26.04.17 | Aktuelles

EMS-Delegation bei Osterfeierlichkeiten in Indonesien

Zum nationalen Großereignis waren in diesem Jahr auch Mitgliedskirchen der internationalen EMS-Gemeinschaft geladen – ein ökumenisches Zeichen im Jahr des Reformationsgedenkens

"Einheit in Vielfalt" ist das Staatsmotto Indonesiens. So waren alle Religionen bei den Nationalen Osterfeierlichkeiten im Nordosten Sulawesis präsent. (Foto: EMS/Reichel)

Von 20. bis 28. April finden in Manado die Nationalen Osterfeierlichkeiten Indonesiens statt. Die gastgebende Kirche in diesem Jahr ist die Evangelische Christliche Kirche in Minahasa (GMIM), wie dieser nordöstliche Zipfel der Insel Sulawesi heißt. Die GMIM mit ihren fast eine Million Mitgliedern ist die Mehrheitskirche in Nordostsulawesi. Mit ihren Gemeinden und Schulen, Radiostationen und öffentlichen Auftritten prägt sie die Kultur in der Region. In der Osterzeit säumen Hunderttausende von Kreuzen die Straßen.

Die Nationalen Osterfeierlichkeiten führen Christen aus allen Teilen der Inselwelt Indonesiens zusammen. Die Regierung richtet sie aus und beauftragt eine der regionalen Kirchen mit der Durchführung. Im Jahr des Reformationsgedenkens wollten GMIM und Regierung ein ökumenisches Zeichen setzen. Und so luden sie die Mitgliedskirchen der EMS und besonders die Partnerkirche der GMIM, die Evangelische Kirche in Hessen und Nassau, ein, mit ihnen zu feiern. EMS-Delegierte aus Japan, Ghana, Südafrika und Deutschland sind der Einladung gefolgt, darunter die EMS-Missionsratsmitglieder Godfrey Cunningham (Südafrika) und Toru Akiyama (Japan). Besonders dem Gouverneur von Nordsulawesi, Olly Dondokambey, war die evangelische Präsenz aus Deutschland, Afrika und anderen Teilen Asiens ein Anliegen. Und so ist die EMS-Delegation als Staatsgast mit allen Ehren empfangen und begleitet worden.

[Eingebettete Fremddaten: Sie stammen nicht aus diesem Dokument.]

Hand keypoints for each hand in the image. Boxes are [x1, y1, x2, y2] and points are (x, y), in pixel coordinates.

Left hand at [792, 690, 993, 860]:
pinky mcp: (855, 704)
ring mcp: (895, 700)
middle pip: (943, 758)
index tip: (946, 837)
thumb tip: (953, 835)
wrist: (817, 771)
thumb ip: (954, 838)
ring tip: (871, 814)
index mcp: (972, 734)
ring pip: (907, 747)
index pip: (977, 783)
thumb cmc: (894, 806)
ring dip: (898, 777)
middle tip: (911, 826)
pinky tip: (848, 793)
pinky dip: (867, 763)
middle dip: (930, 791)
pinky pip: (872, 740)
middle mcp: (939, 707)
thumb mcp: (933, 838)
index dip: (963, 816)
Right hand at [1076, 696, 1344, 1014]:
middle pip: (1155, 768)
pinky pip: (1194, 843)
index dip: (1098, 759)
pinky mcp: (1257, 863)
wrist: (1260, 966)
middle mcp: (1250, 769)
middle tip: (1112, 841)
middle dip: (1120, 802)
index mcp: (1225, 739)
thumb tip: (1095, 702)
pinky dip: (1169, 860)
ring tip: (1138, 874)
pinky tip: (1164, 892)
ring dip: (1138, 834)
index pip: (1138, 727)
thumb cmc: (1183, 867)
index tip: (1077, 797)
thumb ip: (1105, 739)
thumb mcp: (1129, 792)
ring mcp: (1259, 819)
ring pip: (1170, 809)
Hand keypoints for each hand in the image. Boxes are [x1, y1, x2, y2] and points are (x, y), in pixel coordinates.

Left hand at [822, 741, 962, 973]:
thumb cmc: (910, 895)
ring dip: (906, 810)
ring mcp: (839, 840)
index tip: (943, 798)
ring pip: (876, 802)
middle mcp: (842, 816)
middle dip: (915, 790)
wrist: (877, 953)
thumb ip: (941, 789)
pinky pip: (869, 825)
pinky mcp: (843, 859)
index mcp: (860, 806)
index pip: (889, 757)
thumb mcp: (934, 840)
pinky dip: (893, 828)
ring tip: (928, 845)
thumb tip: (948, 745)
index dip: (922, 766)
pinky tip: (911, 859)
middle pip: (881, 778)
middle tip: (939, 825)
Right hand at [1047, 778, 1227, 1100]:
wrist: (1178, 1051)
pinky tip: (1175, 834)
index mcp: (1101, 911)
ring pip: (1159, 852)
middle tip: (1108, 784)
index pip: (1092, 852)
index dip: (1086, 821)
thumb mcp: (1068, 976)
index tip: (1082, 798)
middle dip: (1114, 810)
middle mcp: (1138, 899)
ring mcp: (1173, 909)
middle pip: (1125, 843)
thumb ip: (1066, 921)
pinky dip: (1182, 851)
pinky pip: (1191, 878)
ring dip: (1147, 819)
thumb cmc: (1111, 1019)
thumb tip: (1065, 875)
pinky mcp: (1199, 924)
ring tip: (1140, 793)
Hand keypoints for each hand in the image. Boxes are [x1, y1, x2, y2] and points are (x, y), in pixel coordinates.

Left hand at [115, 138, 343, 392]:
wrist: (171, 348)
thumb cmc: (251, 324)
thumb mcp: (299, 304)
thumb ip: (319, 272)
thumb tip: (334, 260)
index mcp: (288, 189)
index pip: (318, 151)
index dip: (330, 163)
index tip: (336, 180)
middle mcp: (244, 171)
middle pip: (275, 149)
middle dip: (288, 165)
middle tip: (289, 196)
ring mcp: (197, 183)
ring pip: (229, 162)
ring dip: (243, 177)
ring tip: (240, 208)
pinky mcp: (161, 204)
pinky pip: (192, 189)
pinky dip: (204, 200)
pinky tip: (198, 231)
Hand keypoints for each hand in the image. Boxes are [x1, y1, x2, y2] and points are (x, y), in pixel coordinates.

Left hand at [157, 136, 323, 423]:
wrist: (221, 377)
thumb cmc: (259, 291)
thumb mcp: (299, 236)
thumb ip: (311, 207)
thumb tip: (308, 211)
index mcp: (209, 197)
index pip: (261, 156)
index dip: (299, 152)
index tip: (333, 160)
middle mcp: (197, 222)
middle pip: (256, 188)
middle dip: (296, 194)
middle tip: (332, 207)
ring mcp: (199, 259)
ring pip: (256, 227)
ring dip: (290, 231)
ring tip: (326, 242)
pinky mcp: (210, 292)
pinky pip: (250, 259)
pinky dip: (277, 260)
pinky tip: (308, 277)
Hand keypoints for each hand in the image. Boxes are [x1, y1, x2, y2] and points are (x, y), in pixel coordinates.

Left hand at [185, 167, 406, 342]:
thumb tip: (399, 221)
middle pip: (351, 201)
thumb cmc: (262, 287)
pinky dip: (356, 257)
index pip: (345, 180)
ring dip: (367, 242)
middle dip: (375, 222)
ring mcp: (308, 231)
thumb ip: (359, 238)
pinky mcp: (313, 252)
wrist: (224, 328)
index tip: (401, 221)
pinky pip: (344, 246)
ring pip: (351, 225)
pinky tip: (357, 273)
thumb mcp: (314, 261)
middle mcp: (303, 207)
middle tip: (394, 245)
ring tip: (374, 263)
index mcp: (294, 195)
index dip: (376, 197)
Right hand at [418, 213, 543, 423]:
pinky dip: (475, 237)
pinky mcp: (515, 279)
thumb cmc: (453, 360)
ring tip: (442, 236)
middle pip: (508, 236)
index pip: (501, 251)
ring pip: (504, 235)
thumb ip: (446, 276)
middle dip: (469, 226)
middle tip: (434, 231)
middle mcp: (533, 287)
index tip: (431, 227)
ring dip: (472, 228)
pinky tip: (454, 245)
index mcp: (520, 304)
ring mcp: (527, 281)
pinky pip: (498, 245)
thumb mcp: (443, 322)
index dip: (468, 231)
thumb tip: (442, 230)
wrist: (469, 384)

Ein Höhepunkt der Feierlichkeiten war ein Festakt im Stadion von Manado am 22. April. 25.000 Zuschauer erlebten eine szenische Aufführung der Ankunft des ersten Missionars aus Deutschland. Sie lachten, murrten und sangen mit den Schauspielern, wenn die niederländische Kolonialregierung oder die einheimischen Honoratioren die Arbeit des Erfurter Missionars Riedel hindern wollten und beklatschten begeistert die schelmische Frau des Missionars, die sich als Einheimische längst Zugang in die Häuser verschafft hatte.

Die große Bedeutung der christlichen Kirchen mit ihren 30 Millionen Mitgliedern unterstrich auch der muslimische Vizepräsident Indonesiens, Dr. Jusuf Kalla: Indonesien sei ein Land, das in seiner Vielfältigkeit eins sei. Jede der Religionen gehöre gleichberechtigt in das große Mosaik. Aufgabe Aller sei es, für harmonische Beziehungen Sorge zu tragen. Deutliche Worte an die radikalen Kräfte, die eben die Wiederwahl des christlichen Bürgermeisters von Jakarta verhindert haben, indem sie die Religionskarte ausspielten.

Bei allen Veranstaltungen bat die Regierung die EMS um eine Ansprache, sei es im Eröffnungsgottesdienst, beim Festakt im Stadion oder bei der Jugendbegegnung mit 50.000 jungen Menschen aus der Jugendarbeit der Minahasa-Kirche.